## Activity
Print all of the data exactly, but drop the pictures.

## Exercise data

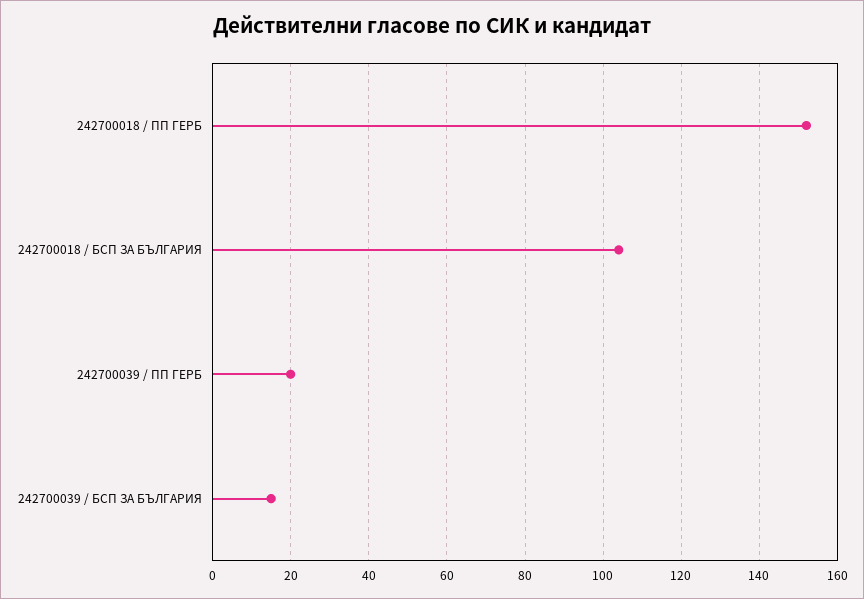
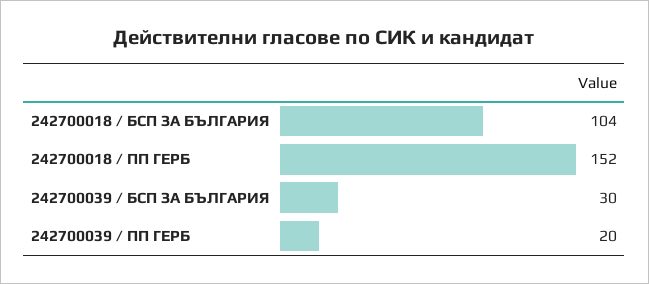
  {
    "242700018 / ПП ГЕРБ": 152,
    "242700018 / БСП ЗА БЪЛГАРИЯ": 104,
    "242700039 / ПП ГЕРБ": 20,
-   "242700039 / БСП ЗА БЪЛГАРИЯ": 15
+   "242700039 / БСП ЗА БЪЛГАРИЯ": 30
  }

## Response
  {
    "242700018 / ПП ГЕРБ": 152,
    "242700018 / БСП ЗА БЪЛГАРИЯ": 104,
    "242700039 / ПП ГЕРБ": 20,
-   "242700039 / БСП ЗА БЪЛГАРИЯ": 15
+   "242700039 / БСП ЗА БЪЛГАРИЯ": 30
  }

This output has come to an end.